Gov. Steve Bullock Signed HB 725, Which Gives The State Lottery Control Of The Market


With the stroke of a pen from Gov. Steve Bullock last Friday, Montana became the first state to legalize sports betting in 2019.

Bullock, a Democrat, was sent two different sports betting bills. One was from the House, HB 725, which he signed into law, and one from the Senate, SB 303, which he vetoed.

The Senate bill would allow private businesses to apply for licenses and become operators, while the House bill only authorized the state lottery provider, Intralot, to operate sports betting in the state.

This is the same model being implemented in the nation’s capital, where Intralot has a virtual monopoly on the sports betting market in Washington D.C. Washington D.C. passed sports betting last year, but are still working out the regulatory framework and is looking to have everything running by the upcoming football season.

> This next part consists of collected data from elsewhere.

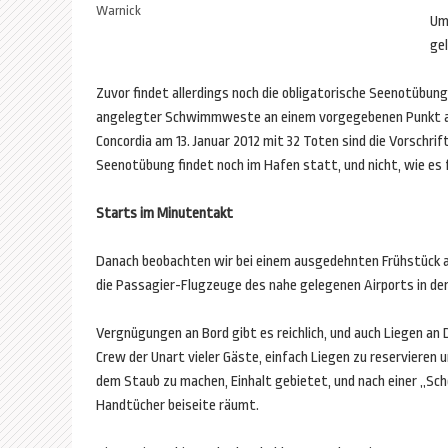
Warnick
Um
ge
Zuvor findet allerdings noch die obligatorische Seenotübun
angelegter Schwimmweste an einem vorgegebenen Punkt an 
Concordia am 13. Januar 2012 mit 32 Toten sind die Vorschr
Seenotübung findet noch im Hafen statt, und nicht, wie es f
Starts im Minutentakt
Danach beobachten wir bei einem ausgedehnten Frühstück 
die Passagier-Flugzeuge des nahe gelegenen Airports in de
Vergnügungen an Bord gibt es reichlich, und auch Liegen an D
Crew der Unart vieler Gäste, einfach Liegen zu reservieren 
dem Staub zu machen, Einhalt gebietet, und nach einer „Sch
Handtücher beiseite räumt.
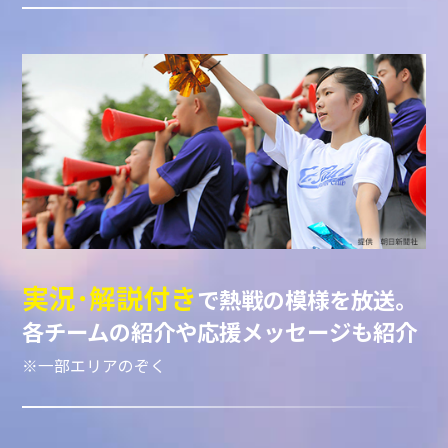
実況･解説付き
で熱戦の模様を放送。
各チームの紹介や応援メッセージも紹介
※一部エリアのぞく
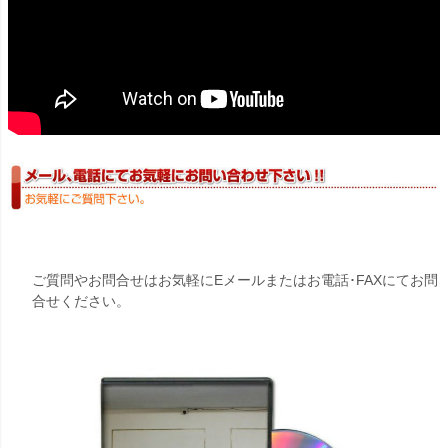
ご質問やお問合せはお気軽にEメールまたはお電話･FAXにてお問
合せください。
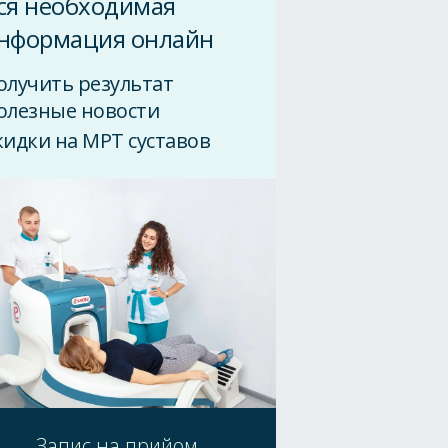
ся необходимая
нформация онлайн
олучить результат
олезные новости
кидки на МРТ суставов
Запис на прийом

In his veto letter of the Senate’s version, Bullock noted that he didn’t want to flood the market with multiple operators. He liked that Intralot already has existing infrastructure and is used to dealing with regulations. It also gives the government more control over policing the industry with only one provider to work with.

If Bullock signed both bills, it would have allowed both Intralot and private businesses to act as operators in the marketplace.

The Senate bill was backed by Republican Sen. Mark Blasdel, while the House bill was backed by Democrat Ryan Lynch.

“It’s a good day for Montana to be able to see sports betting in the marketplace,” Lynch told the Associated Press. “I think Montanans will enjoy the new aspect of watching sports for entertainment as well as betting on it.”

The bill will allow licensed bars and restaurants to have kiosks and mobile apps for customers to bet on from their establishments.

According to estimates from the Lottery, Montanans will wager more than $65 million in the first 12 months of betting. After an expected 80 percent payout and expenses, the 8.5 percent tax on sports betting revenue will yield the government about $3.7 million in new tax revenue the first year.

As the market matures, those same estimate tax revenues of $5.4 million by 2023. Other states have fallen well short of their original tax revenue projections, however.

Rhode Island passed a mobile sports betting bill after only generating about $150,000 in tax revenue since sports betting went live last November. Officials projected $11.5 million in tax revenue for the first fiscal year, which ends on June 30.